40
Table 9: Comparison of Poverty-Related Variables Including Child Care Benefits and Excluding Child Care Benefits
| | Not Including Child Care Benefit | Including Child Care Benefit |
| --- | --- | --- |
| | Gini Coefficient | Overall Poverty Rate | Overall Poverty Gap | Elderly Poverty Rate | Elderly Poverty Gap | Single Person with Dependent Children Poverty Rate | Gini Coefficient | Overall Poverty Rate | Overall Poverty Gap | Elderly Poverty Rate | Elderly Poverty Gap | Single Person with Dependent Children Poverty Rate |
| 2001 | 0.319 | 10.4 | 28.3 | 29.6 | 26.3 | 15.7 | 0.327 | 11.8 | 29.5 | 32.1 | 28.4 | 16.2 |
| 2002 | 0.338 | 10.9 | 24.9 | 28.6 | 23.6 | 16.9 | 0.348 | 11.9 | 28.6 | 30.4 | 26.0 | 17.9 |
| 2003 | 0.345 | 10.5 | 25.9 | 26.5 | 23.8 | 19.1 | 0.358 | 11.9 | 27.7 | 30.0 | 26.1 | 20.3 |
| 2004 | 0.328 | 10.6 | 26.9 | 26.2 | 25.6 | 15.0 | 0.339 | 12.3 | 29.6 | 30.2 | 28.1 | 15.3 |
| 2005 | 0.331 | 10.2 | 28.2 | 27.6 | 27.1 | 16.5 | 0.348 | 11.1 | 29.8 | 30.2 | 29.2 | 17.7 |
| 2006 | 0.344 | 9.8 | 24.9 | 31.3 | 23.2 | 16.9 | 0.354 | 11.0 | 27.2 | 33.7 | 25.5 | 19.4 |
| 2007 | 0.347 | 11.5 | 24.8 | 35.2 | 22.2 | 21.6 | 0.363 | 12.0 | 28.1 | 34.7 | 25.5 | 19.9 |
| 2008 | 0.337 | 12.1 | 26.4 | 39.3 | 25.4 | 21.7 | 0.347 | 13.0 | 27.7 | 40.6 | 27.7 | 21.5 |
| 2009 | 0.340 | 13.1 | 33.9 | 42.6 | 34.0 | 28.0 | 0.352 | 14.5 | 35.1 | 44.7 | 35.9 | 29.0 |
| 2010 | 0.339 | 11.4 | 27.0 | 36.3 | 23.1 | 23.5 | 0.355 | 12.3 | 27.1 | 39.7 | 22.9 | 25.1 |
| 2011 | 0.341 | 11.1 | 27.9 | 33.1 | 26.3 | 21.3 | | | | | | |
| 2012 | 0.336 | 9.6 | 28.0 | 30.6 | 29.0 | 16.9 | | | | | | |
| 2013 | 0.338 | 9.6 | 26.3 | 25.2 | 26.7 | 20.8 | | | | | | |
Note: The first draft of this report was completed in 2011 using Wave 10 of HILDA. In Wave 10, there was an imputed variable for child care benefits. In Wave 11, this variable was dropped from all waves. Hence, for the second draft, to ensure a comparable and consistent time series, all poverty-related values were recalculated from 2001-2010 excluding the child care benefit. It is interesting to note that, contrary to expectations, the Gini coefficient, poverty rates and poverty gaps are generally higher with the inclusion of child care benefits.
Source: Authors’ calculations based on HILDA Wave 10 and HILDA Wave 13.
☆ ☆ ☆ ☆
Task description:
Retype exactly, please, each line from the line that contains "35.9 | 29.0 |" through the last line of the entries above, with nothing added.

Output of the exercise:
| 2009 | 0.340 | 13.1 | 33.9 | 42.6 | 34.0 | 28.0 | 0.352 | 14.5 | 35.1 | 44.7 | 35.9 | 29.0 |
| 2010 | 0.339 | 11.4 | 27.0 | 36.3 | 23.1 | 23.5 | 0.355 | 12.3 | 27.1 | 39.7 | 22.9 | 25.1 |
| 2011 | 0.341 | 11.1 | 27.9 | 33.1 | 26.3 | 21.3 | | | | | | |
| 2012 | 0.336 | 9.6 | 28.0 | 30.6 | 29.0 | 16.9 | | | | | | |
| 2013 | 0.338 | 9.6 | 26.3 | 25.2 | 26.7 | 20.8 | | | | | | |
Note: The first draft of this report was completed in 2011 using Wave 10 of HILDA. In Wave 10, there was an imputed variable for child care benefits. In Wave 11, this variable was dropped from all waves. Hence, for the second draft, to ensure a comparable and consistent time series, all poverty-related values were recalculated from 2001-2010 excluding the child care benefit. It is interesting to note that, contrary to expectations, the Gini coefficient, poverty rates and poverty gaps are generally higher with the inclusion of child care benefits.
Source: Authors’ calculations based on HILDA Wave 10 and HILDA Wave 13.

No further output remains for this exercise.